┌──
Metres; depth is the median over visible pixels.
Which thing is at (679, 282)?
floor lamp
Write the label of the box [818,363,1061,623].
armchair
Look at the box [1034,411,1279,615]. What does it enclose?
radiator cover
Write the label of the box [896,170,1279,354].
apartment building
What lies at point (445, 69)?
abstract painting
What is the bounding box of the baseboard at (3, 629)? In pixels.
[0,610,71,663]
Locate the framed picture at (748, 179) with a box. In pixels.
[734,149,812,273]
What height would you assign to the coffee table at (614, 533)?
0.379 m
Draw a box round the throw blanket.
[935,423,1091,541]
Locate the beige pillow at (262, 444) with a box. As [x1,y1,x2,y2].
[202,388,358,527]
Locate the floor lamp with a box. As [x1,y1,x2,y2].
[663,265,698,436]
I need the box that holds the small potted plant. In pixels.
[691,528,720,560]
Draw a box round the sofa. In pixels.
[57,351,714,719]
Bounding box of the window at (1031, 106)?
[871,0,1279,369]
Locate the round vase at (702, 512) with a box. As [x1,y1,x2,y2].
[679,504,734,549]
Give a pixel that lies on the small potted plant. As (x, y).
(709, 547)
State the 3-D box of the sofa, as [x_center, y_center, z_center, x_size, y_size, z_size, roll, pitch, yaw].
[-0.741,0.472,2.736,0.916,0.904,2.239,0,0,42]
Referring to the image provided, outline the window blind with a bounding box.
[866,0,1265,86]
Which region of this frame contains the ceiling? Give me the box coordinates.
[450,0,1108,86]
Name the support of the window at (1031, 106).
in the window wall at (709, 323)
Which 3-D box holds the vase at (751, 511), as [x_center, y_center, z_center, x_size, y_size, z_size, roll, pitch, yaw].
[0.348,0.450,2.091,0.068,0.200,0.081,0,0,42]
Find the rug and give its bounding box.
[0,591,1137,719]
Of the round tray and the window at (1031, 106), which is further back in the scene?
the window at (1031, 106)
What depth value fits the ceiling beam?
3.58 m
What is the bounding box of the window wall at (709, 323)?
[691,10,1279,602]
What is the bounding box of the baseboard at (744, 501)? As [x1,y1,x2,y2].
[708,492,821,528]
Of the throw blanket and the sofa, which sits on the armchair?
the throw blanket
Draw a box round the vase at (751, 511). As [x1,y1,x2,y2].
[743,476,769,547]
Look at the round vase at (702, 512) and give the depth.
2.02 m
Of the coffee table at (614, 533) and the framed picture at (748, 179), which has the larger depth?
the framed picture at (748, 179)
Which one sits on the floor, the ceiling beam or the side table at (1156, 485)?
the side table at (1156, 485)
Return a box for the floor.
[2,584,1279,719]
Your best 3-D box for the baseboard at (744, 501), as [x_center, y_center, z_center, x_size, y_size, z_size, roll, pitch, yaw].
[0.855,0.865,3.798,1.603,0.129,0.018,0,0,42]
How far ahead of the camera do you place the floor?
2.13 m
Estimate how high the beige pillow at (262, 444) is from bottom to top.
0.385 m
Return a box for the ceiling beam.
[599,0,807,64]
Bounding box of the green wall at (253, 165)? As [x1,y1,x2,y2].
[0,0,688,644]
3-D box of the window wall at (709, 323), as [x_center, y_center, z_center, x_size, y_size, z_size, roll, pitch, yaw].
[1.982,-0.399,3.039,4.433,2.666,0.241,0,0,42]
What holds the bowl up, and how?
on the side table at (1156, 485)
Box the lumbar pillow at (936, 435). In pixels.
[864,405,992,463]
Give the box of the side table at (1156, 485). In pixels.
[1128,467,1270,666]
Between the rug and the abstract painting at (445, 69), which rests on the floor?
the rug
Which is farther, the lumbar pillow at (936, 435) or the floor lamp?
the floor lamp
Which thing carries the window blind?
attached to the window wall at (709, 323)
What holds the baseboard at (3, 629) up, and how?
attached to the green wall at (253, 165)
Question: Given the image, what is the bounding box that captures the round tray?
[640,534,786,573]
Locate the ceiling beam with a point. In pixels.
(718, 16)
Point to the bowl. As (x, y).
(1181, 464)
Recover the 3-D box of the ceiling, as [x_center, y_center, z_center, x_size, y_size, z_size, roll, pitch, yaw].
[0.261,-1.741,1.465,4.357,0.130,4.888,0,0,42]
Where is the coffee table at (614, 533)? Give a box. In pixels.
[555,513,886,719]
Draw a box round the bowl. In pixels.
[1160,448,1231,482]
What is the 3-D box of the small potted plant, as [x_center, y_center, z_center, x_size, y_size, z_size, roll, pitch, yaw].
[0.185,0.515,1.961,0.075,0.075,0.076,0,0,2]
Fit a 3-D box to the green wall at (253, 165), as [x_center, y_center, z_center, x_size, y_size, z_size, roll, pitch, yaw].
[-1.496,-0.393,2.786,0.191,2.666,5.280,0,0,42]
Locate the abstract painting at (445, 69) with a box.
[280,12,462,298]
└──
- Action item:
At the line with "Locate the abstract", begin reproducing the material above exactly, and continue through its last line.

- Output below:
Locate the abstract painting at (445, 69) with a box.
[280,12,462,298]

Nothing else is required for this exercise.